Quinta do Crasto is one of the important properties in the story of table wine in the Douro. The first table wines were made here in the mid-1990s under the direction of David Baverstock. Remarkably, we got to try a magnum of the first vintage, the 1994 Reserva. It was quite beautiful: it still had fruit, and tasted of the Douro.
We visited with winemaker Manuel Lobo de Vasconcellos and Miguel Roquette, whose family own Crasto. [Miguel is currently living in Sao Paolo, Brazil, where his wife is working as a TV presenter, but was visiting.] It was a gorgeous day, and the views were quite stunning.
Crasto now have 300 hectares of vines. 78 hectares are here at the Quinta, and there is a 114 hectare estate in the Douro Superior, too, as well as isolated parcels of vines elsewhere in the Cima Corgo.
The Reserva Old Vines is an important wine for Crasto and the Douro. Made in reasonable quantities (70-80 000 bottles), this wine has done very well in the USA, where it has helped put Douro table wines on the map.

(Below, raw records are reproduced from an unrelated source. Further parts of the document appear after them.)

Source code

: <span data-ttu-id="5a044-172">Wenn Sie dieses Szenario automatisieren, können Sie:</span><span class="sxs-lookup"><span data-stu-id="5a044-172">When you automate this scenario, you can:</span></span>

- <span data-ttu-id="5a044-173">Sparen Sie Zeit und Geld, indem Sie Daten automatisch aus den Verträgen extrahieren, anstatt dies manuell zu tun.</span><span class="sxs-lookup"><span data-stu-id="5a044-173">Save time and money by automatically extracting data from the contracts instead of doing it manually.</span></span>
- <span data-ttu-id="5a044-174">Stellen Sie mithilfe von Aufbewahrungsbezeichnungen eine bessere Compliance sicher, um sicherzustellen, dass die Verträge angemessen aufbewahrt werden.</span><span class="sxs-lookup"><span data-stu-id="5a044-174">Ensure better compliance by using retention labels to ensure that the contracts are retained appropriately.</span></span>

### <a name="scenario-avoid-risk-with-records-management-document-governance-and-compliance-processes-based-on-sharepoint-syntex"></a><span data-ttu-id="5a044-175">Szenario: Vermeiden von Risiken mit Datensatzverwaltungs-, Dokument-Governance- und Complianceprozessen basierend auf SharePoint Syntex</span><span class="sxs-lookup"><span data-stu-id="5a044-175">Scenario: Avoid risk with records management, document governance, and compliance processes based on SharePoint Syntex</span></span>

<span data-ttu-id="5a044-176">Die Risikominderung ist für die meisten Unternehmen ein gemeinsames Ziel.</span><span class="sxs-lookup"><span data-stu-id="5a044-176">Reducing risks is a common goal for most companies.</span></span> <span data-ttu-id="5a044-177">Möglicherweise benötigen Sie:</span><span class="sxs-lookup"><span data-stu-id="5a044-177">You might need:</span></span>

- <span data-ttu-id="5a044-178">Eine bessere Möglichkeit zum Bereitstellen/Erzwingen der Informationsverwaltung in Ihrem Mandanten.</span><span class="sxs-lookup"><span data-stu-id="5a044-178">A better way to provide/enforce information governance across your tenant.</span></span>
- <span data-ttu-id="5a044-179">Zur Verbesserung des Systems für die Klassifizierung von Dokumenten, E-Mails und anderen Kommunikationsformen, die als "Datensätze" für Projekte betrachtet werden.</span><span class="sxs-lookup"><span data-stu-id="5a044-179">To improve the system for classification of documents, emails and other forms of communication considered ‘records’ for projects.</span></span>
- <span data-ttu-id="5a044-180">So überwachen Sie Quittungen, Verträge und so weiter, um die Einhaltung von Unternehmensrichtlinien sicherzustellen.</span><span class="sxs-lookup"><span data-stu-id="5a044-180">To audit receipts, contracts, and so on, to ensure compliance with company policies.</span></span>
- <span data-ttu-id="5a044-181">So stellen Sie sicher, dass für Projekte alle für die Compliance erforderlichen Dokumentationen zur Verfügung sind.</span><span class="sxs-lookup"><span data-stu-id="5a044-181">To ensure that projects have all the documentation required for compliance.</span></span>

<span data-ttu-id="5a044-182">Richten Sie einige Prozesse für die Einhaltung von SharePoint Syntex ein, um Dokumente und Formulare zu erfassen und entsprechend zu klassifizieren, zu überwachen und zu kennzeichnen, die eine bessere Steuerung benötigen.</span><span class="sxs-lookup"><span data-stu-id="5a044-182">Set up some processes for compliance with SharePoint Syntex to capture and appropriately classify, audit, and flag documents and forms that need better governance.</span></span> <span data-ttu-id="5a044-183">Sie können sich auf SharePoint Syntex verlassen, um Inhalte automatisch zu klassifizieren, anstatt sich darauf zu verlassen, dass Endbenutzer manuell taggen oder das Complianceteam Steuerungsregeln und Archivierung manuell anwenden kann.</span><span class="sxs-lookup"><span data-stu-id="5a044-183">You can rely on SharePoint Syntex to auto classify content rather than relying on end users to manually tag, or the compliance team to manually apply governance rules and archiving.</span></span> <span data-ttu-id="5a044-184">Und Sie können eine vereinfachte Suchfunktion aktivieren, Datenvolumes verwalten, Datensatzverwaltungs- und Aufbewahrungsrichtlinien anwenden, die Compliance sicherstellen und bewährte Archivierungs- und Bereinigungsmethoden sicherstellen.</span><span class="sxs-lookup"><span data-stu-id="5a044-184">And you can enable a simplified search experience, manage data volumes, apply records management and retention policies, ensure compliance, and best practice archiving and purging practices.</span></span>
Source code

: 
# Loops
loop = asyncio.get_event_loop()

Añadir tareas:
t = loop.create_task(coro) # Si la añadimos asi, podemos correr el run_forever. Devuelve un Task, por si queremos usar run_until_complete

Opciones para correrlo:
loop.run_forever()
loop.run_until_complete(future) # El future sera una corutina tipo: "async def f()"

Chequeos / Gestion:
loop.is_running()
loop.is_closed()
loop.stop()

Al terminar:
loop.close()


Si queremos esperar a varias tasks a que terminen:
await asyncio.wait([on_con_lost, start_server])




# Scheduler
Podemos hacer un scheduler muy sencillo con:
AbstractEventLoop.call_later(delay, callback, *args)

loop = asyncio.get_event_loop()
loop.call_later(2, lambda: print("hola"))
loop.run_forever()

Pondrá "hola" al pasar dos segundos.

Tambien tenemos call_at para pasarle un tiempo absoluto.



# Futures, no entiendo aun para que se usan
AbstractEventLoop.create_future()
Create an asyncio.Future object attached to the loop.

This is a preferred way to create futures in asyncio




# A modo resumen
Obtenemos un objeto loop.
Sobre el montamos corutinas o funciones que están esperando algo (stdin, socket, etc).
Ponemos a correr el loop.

The basic Crasto red is affordable and delicious, and is one of the wine world’s bargains. Crasto Superior, a notch above it in price, is also superb. The top quartet of wines are the varietal Touriga Nacional (very pretty, bold, modern and aromatic) and Tinta Roriz (begins life horribly oaky, but ages well), and the single vineyard Vinha da Ponte and Maria Teresa (these are exceptional, but now fiercely expensive, alas).